Sørbø was CMI’s director for 16 years (1994-2010). In 2006, an evaluation team concluded that the institute had become of one of the leading development research centres in Europe.

== Boards and commissions ==
•	The Norwegian Agency for International Development (Norad) – Prosjektutvalget (1984 – 1988)
•	The International Livestock Centre for Africa, Addis Ababa (1983–89)
•	The Norwegian Programme for Development, Research and Education - NUFU (1991-1994)
•	The North-South/Aid Commission - appointed by the Norwegian Government (1993-1995)
•	The International Food Policy Research Institute, Washington, D.C. (2005–11)
•	The Research Council of Norway (Division of Environment and Development (2001- 2005), Division of Society and Health (2011–15)
•	Cairns Institute (2010–12), James Cook University, Australia (advisory board)
•	 J.W. Eide Foundation (1994-2010)
•	The Rafto Foundation for Human Rights (2001-7; chair 2012 -2016)
•	Faculty Board at the Norwegian University for Life Sciences (2013 -2016)
•	The Centre for Peace Studies, University of Tromsø (chair 2010-2016)
•	Norwegian Centre for Humanitarian Studies (chair 2015-2016)
•	Bergen International Literary Festival (2019-)

== Selected publications ==
•	2018. Norsk antropologi og utvikling (Norwegian Anthropology and Development). Norsk Antropologisk Tidsskrift, nr. 1-2, 10-25.
•	2018. Livelihoods, Conflicts and Ethnicity: Reflections on the History and Relevance of Anthropological Research Cooperation. Forum for Development Studies, 45:1, 25-46, DOI: 10.1080/08039410.2017.1366361.
•	2013. Sudan Divided: Continuing Conflict in a Contested State. New York: Palgrave MacMillan (with Abdel Ghaffar M. Ahmed).
•	2011. Pawns of Peace. Evaluation of Norwegian Peace Efforts in Sri Lanka. Evaluation Report 5/2011. Oslo: Norad (with Jonathan Goodhand and Bart Klem).
•	2010. Local Violence and International Intervention in Sudan. Review of African Political Economy, Vol. 37, Number 124, June 2010, pp. 173–186.
•	2009. Pursuing Justice in Darfur. Nordic Journal for Human Rights, Vol.27, Nr.4: 2009, pp. 393–408.
•	2009. Land Issues and Poverty Reduction: Requirements for Lasting Peace in Sudan and Afghanistan. In Joachim von Braun et al (eds.:) The Poorest and The Hungry: Assessments, Analyses, and Actions. Washington D.C.: IFPRI (with Arne Strand).
•	2003. Pastoral Ecosystems and the Issue of Scale. Ambio, vol. 32, no. 2, pp. 113–117.
•	2001. Aid and Academia: An Uneasy Relationship. Forum for Development Studies, vol.28, no. 2, pp. 309–327.

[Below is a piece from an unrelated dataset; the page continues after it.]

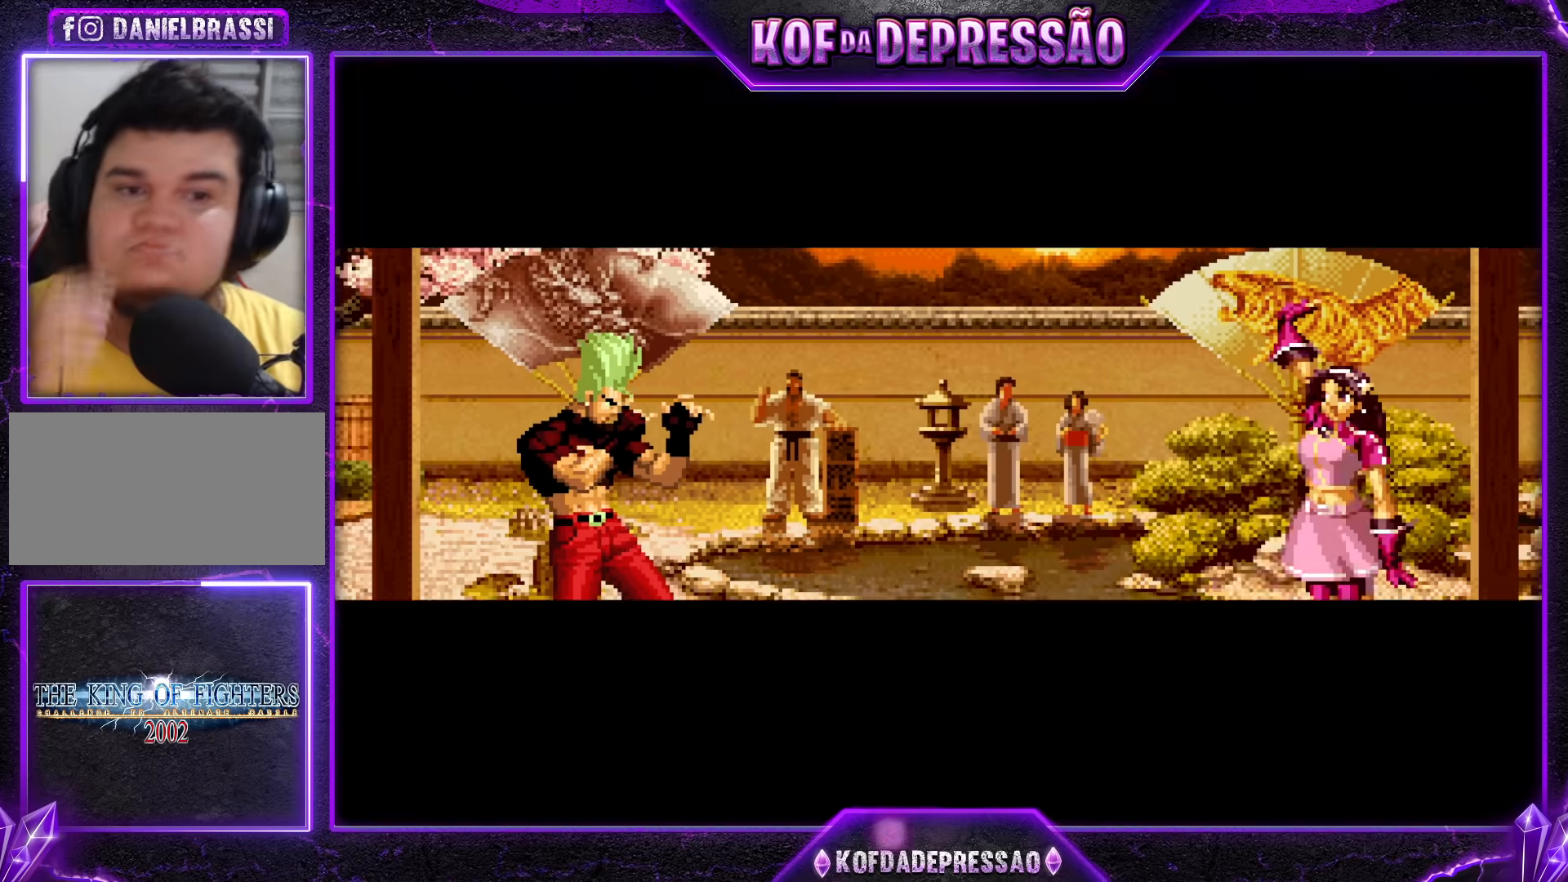
{"buttons": ["CROSS", "SQUARE", "TRIANGLE", "R1"], "left_stick": "center", "events": [[83, "CROSS", "down"], [83, "R1", "down"], [83, "SQUARE", "down"], [83, "TRIANGLE", "down"], [150, "CROSS", "up"], [150, "R1", "up"], [150, "SQUARE", "up"], [167, "TRIANGLE", "up"], [283, "CROSS", "down"], [283, "R1", "down"], [283, "SQUARE", "down"], [283, "TRIANGLE", "down"], [350, "CROSS", "up"], [350, "R1", "up"], [350, "SQUARE", "up"], [350, "TRIANGLE", "up"], [467, "CROSS", "down"], [467, "R1", "down"], [467, "SQUARE", "down"], [467, "TRIANGLE", "down"]]}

•	1997. NGOs in Conflict – an Evaluation of International Alert (with J. Macrae and L. Wohlgemuth) – CMI Report 1997:6.
•	1997. “Out of Conflict – From War to Peace in Africa”. Uppsala, The Nordic Africa Institute (with Peter Vale).
•	1995. Norges utenrikspolitikk. Cappelen, Oslo (with T. Knudsen and S. Gjerdåker) (in Norwegian) – includes article on Norwegian aid policy. (2nd edition in 1997).
•	1985. Tenants and Nomads in Eastern Sudan – A Study of Economic Adaptations in the New Halfa Scheme. Uppsala, The Nordic Africa Institute.